Good News + Bad News = Actual News

(This column was first published on Value Research Online.)

Folks, first the good news – I was awarded the ‘Most Productive Employee’ trophy at my workplace for the month of January. Wait, before you start congratulating me, you should first hear the bad news – I work from home. Doesn’t have the same ring to it, does it? It isn’t even true. When you work from home, your competition is your mother and no one can ever be as productive as a mother. She has more things on her mind than any hotshot working his or her butt off at the office. Someone like me, who works from home, is no competition. On the productivity scale, she wins hands down!
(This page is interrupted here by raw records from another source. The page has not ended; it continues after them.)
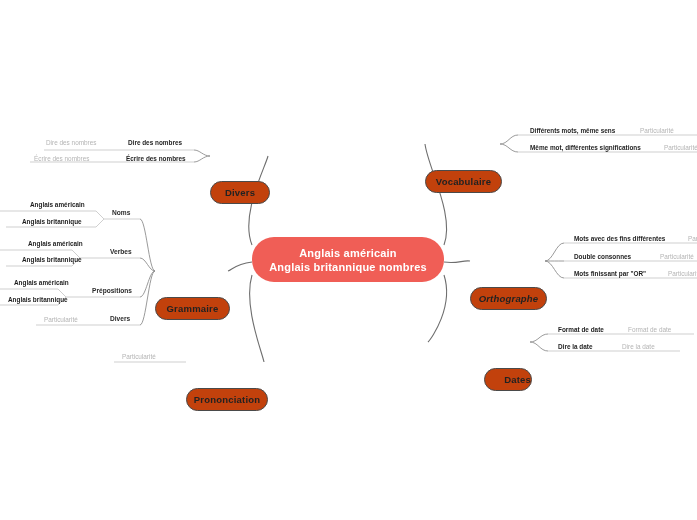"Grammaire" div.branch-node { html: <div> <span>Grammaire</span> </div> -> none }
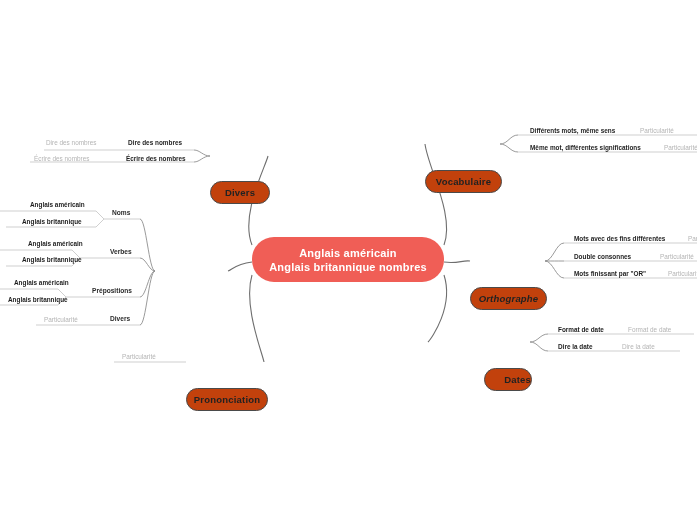"Dates" div.branch-node { justify-content: flex-end -> none }
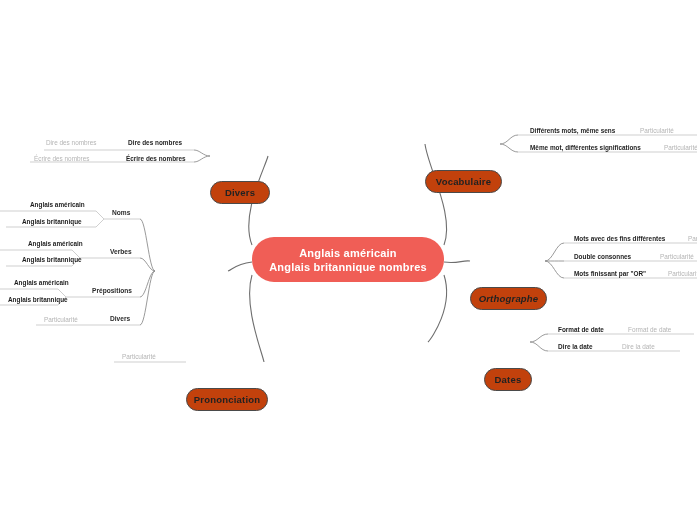"Prononciation" div.branch-node { align-items: none -> flex-end; left: 186px -> 200px }
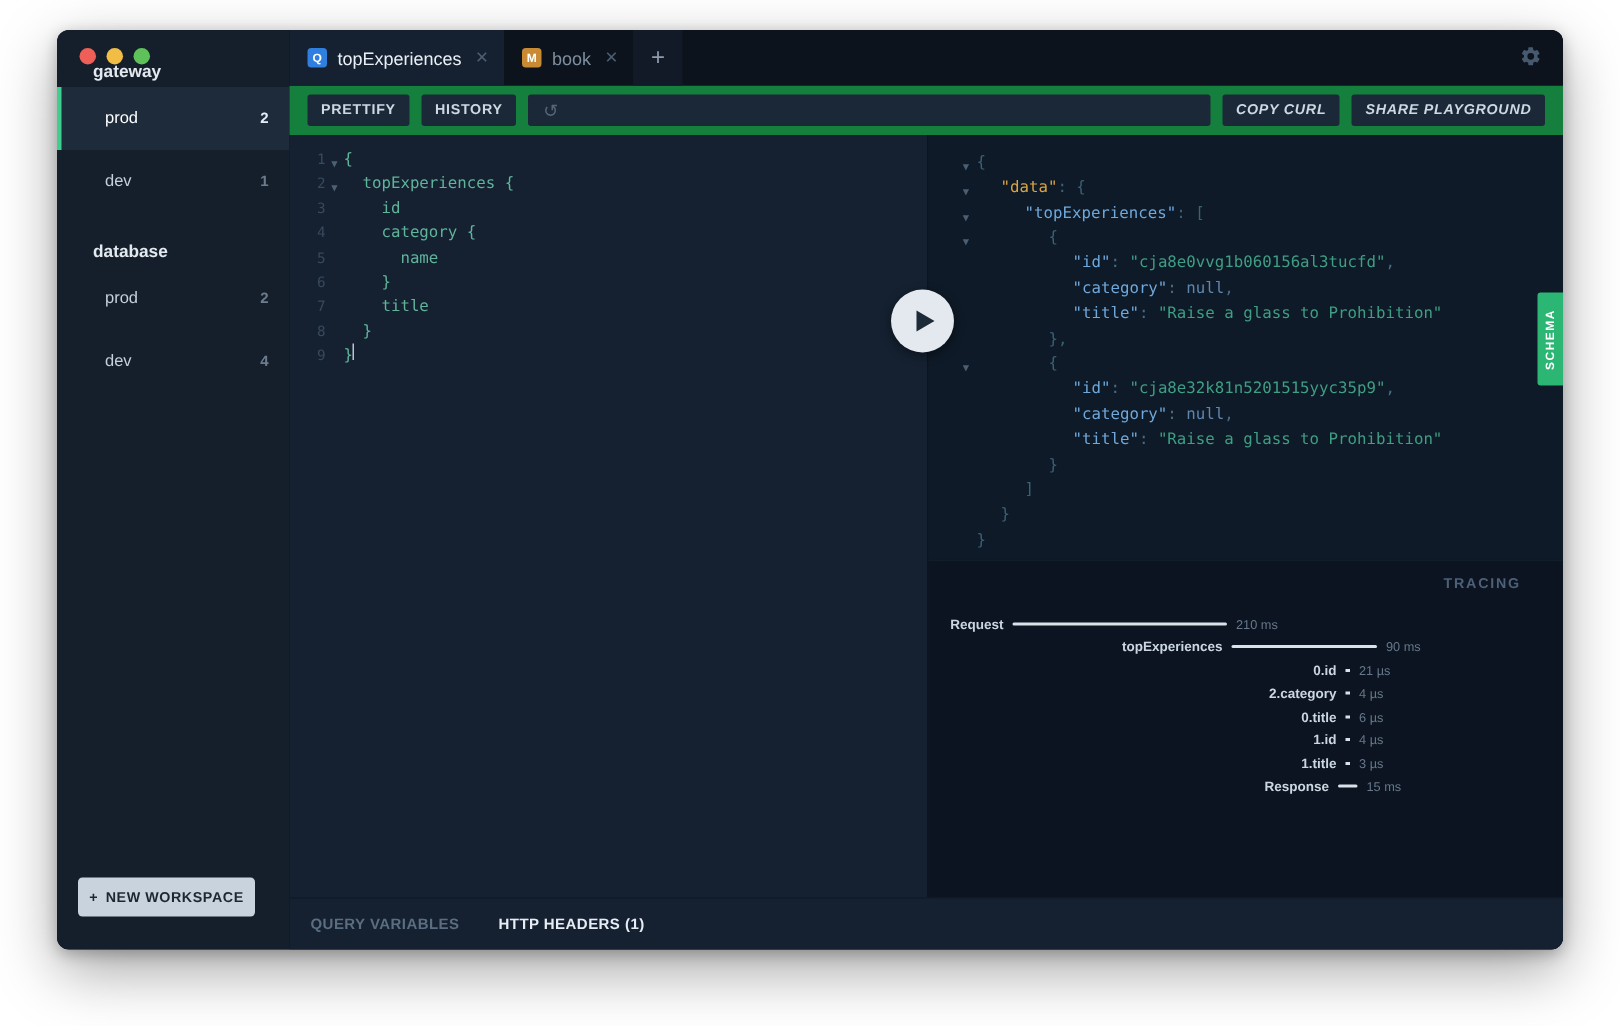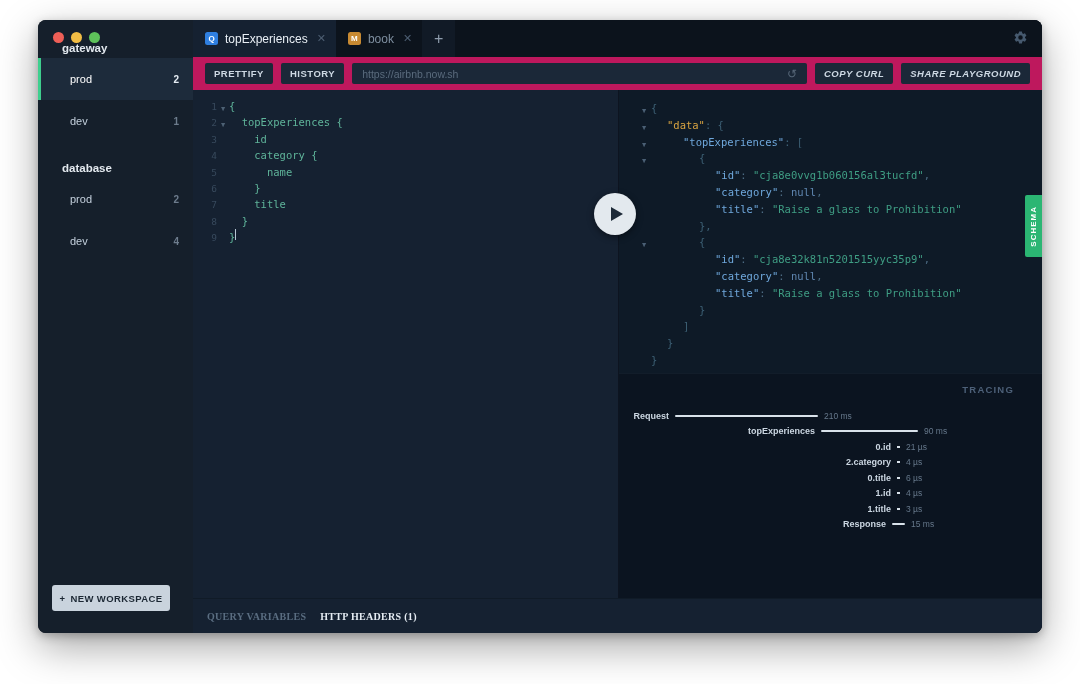"PRETTIFY" .toolbar { background: #be185d -> #15803d }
But that said, isn’t it weird how the bad news changes the whole perspective of the good news? Looking at both of them collectively gives a clearer idea of how things actually stand. Take for example the recent news item we have been reading about the burgeoning assets of the mutual fund industry, especially the rise in the AUM of equity funds. We recently learned that equity funds have added over 12 lakh investor accounts since April 2014, while their assets stood at the highest-ever of around Rs 3.4 lakh crore in January 2015. These are impressive numbers, no doubt. The fact that more and more retail investors are putting more and more of their money into equity mutual funds is good news. But the bad news has to do with how this money is coming in.

Data released by SEBI and AMFI has shown that a major part of this money has come through new fund offers, especially close-ended schemes. Now, that’s not good. The best way to invest in equity mutual funds is through a systematic investment plan in a fund that has proven credentials. Investing in a new fund means you invest a lump sum amount to begin with, that too with no idea about how the fund is actually going to perform. Such an investment goes against two of the most basic tenets of successful investing. It puts the investors at risk of not only losing their money, but also losing the will to stay in the equity markets and enjoy the long-term benefits of systematic investing.

Of course, from a larger perspective, more retail money coming into the equity markets is good news. But it would have been better news if this money was in the form of long-term investments, not short-term punts to ride the rising market bandwagon.